De acordo com Torres, os modelos automotrizes vem cada vez com mais recursos visando reduzir desperdícios e evitar erros de operação e consequentemente contaminação do meio ambienteSegundo o consultor da AgroEfetiva um dos grandes desafios com relação aos pulverizadores é reconhecer os limites dessas máquinas. Por exemplo, saber qual é a velocidade correta das aplicações para cada situação de trabalho para garantir a qualidade e a segurança das operações. Outros desafios estão ligados à escolha correta das pontas de pulverização, do volume de calda e também a manutenção dessas máquinas. Dados gerados pelo projeto IPP (Inspeção Periódica de Pulverizadores) mostram a necessidade de dar mais atenção a esses quesitos, de forma a ter melhor desempenho no campo, e garantir melhores resultados de produção. Em breve novas tecnologias devem ser agregadas à essas máquinas, como aquelas responsáveis por aplicação localizada de herbicidas, feitas apenas sobre as plantas alvo das aplicações.

“Existem unidades que adotam parâmetros operacionais com o intuito de obter maior qualidade nas aplicações e consequentemente maiores produtividades. Essas unidades muitas vezes possuem equipes bem treinadas para acompanhar as aplicações, auxiliar na comunicação com vizinhos, apicultores, dentre outras práticas que visam melhorar a qualidade e a segurança das aplicações, inclusive reduzindo os riscos de deriva. Medidas mais rígidas de controle de deriva já têm sido tomadas, garantindo maior sustentabilidade no processo de aplicação. Um exemplo disso é o uso de faixas de segurança ou buffer zones, que são áreas que não recebem aplicações por serem próximas a áreas de proteção”, conclui.

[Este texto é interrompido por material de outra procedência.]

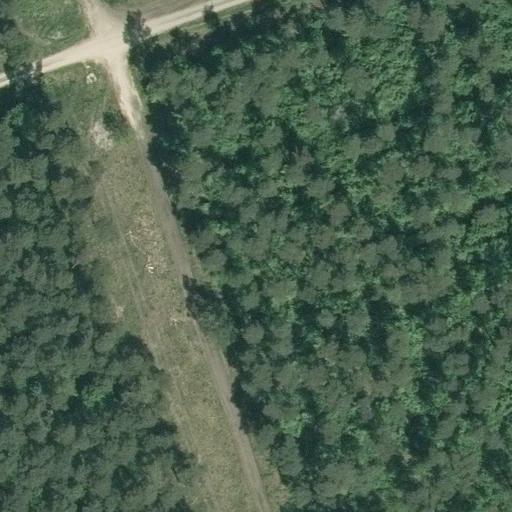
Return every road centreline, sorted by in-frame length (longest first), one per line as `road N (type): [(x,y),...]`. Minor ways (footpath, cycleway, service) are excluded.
road 1 (track): [(261,511),(108,43)]
road 2 (track): [(237,0),(0,80)]
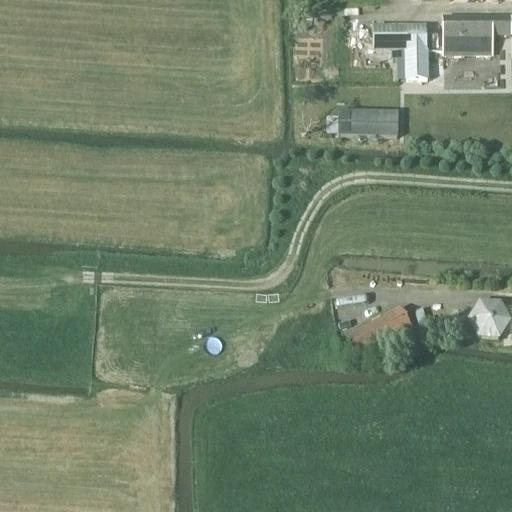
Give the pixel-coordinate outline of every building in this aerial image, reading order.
[(508,20),(441,21),(442,59),(489,58),(489,39),(508,39),(508,20)] [(404,84),(425,84),(424,30),(374,31),(374,54),(404,54),(404,84)] [(420,110),(420,139),(472,140),(473,111),(420,110)] [(498,305),(478,304),(467,322),(477,340),(497,341),(508,323),(498,305)] [(414,341),(398,313),(348,340),(360,361),(382,348),(387,358),(414,341)]
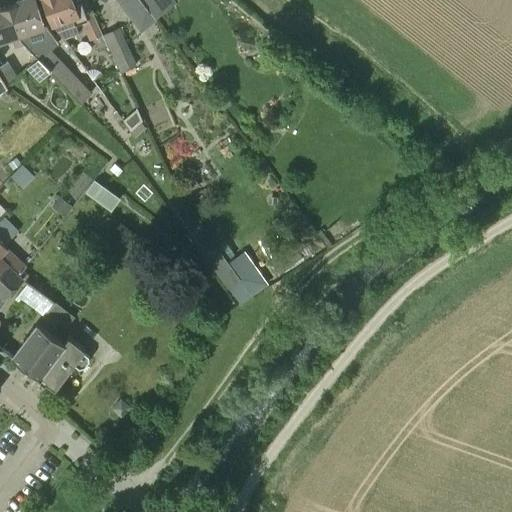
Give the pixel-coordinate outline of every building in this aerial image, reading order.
[(15,0),(17,3),(8,6),(18,36),(19,39),(24,44),(37,58),(39,60),(49,71),(63,84),(71,94),(81,84),(73,75),(50,50),(58,43),(44,27),(35,0),(15,0)] [(41,0),(51,26),(53,25),(63,39),(79,33),(76,24),(73,18),(77,16),(78,19),(85,16),(87,20),(82,22),(90,39),(92,38),(102,34),(93,13),(86,0),(41,0)] [(117,0),(118,0),(117,1),(130,18),(146,6),(141,0),(117,0)] [(141,0),(146,6),(155,18),(177,1),(175,0),(141,0)] [(0,41),(11,38),(14,47),(17,46),(24,44),(19,39),(18,36),(8,6),(0,8),(0,41)] [(120,72),(136,65),(119,27),(103,34),(120,72)] [(38,81),(49,71),(37,58),(26,68),(38,81)] [(2,64),(0,65),(0,76),(5,85),(18,77),(7,60),(2,64)] [(142,120),(137,108),(122,120),(131,130),(142,120)] [(8,163),(13,169),(21,163),(17,157),(8,163)] [(188,192),(199,185),(191,174),(181,182),(188,192)] [(110,209),(119,196),(93,178),(85,191),(110,209)] [(60,195),(51,205),(64,217),(73,207),(60,195)] [(190,208),(181,214),(197,237),(206,231),(190,208)] [(63,235),(56,245),(64,251),(71,241),(63,235)] [(0,271),(5,265),(17,274),(25,264),(15,255),(0,241),(0,271)] [(202,255),(225,288),(239,278),(228,262),(216,245),(202,255)] [(296,248),(273,265),(279,274),(302,257),(296,248)] [(244,251),(228,262),(239,278),(255,267),(244,251)] [(5,265),(0,271),(0,293),(5,298),(22,278),(16,274),(5,265)] [(66,327),(74,317),(54,302),(47,312),(66,327)] [(63,343),(35,322),(9,356),(37,377),(36,379),(43,384),(44,383),(53,390),(72,364),(78,369),(84,367),(88,361),(87,357),(81,352),(83,349),(67,337),(63,343)]
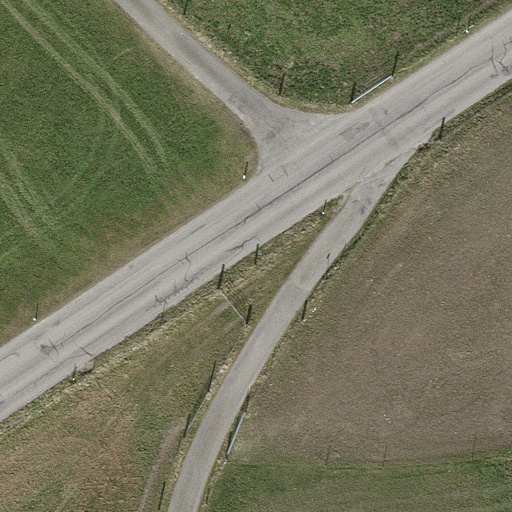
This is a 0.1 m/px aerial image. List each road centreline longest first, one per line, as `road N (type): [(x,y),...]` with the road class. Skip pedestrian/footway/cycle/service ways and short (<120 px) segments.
road 1 (tertiary): [(0,384),(334,164),(511,33)]
road 2 (track): [(179,511),(253,349),(368,185),(388,124)]
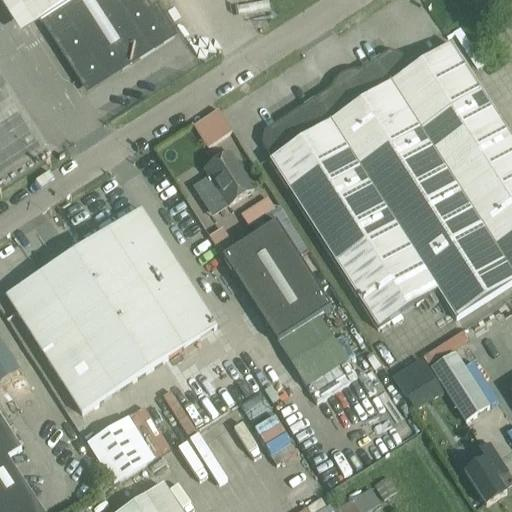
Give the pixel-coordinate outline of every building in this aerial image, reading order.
[(168,36),(144,0),(24,0),(40,23),(45,20),(88,87),(122,66),(123,62),(130,63),(129,65),(130,65),(132,59),(168,36)] [(273,161),(269,164),(377,332),(511,245),(511,142),(451,47),(411,73),(400,56),(389,54),(360,72),(351,73),(342,77),(335,83),(330,91),(264,134),(262,145),(273,161)] [(204,172),(210,181),(193,192),(211,220),(228,209),(253,192),(230,155),(204,172)] [(141,212),(6,299),(81,417),(216,331),(141,212)] [(222,260),(259,318),(277,346),(331,311),(276,226),(222,260)] [(423,307),(433,320),(444,312),(434,298),(423,307)] [(0,362),(11,357),(0,337),(0,362)] [(489,410),(454,356),(431,371),(465,425),(489,410)] [(405,402),(435,383),(422,362),(392,381),(405,402)] [(0,511),(42,511),(8,460),(21,452),(0,418),(0,511)] [(506,496),(494,477),(505,470),(490,446),(478,454),(484,463),(464,476),(486,509),(506,496)] [(380,503),(395,495),(388,479),(372,486),(380,503)] [(124,511),(177,511),(162,488),(124,511)] [(338,511),(371,511),(380,507),(370,491),(338,511)] [(338,511),(336,511),(332,506),(322,511),(319,511),(325,509),(321,502),(304,511),(338,511)]
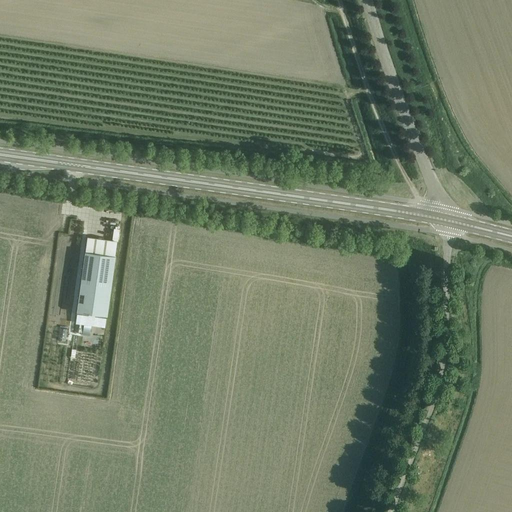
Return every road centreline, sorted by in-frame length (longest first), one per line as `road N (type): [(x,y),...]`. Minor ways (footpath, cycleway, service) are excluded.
road 1 (primary): [(444,220),(0,155)]
road 2 (unclassified): [(390,511),(442,365),(444,220)]
road 3 (track): [(442,208),(417,198),(389,144),(339,0)]
road 4 (tertiary): [(444,220),(366,0)]
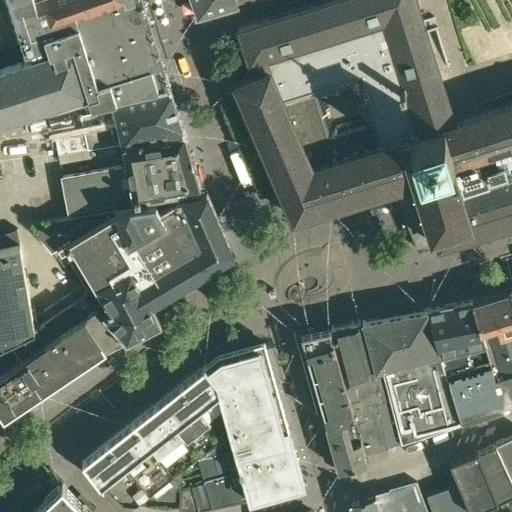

CAPACITAÇÃO EM PULVERIZAÇÃO

Muitos esforços têm sido feitos com o intuito de incentivar as boas práticas de aplicação por meio de programas de extensão rural no Brasil, como o projeto IPP (Inspeção Periódica de Pulverizadores), coordenado pela Fundação de Estudos e Pesquisas Agrícolas e Florestais (FEPAF) em parceria com a Faculdade de Ciências Agronômicas, FCA-Unesp, Botucatu,SP. Através desse programa, dezenas de usinas recebem treinamentos anualmente para a capacitação de operadores, técnicos e engenheiros agrônomos.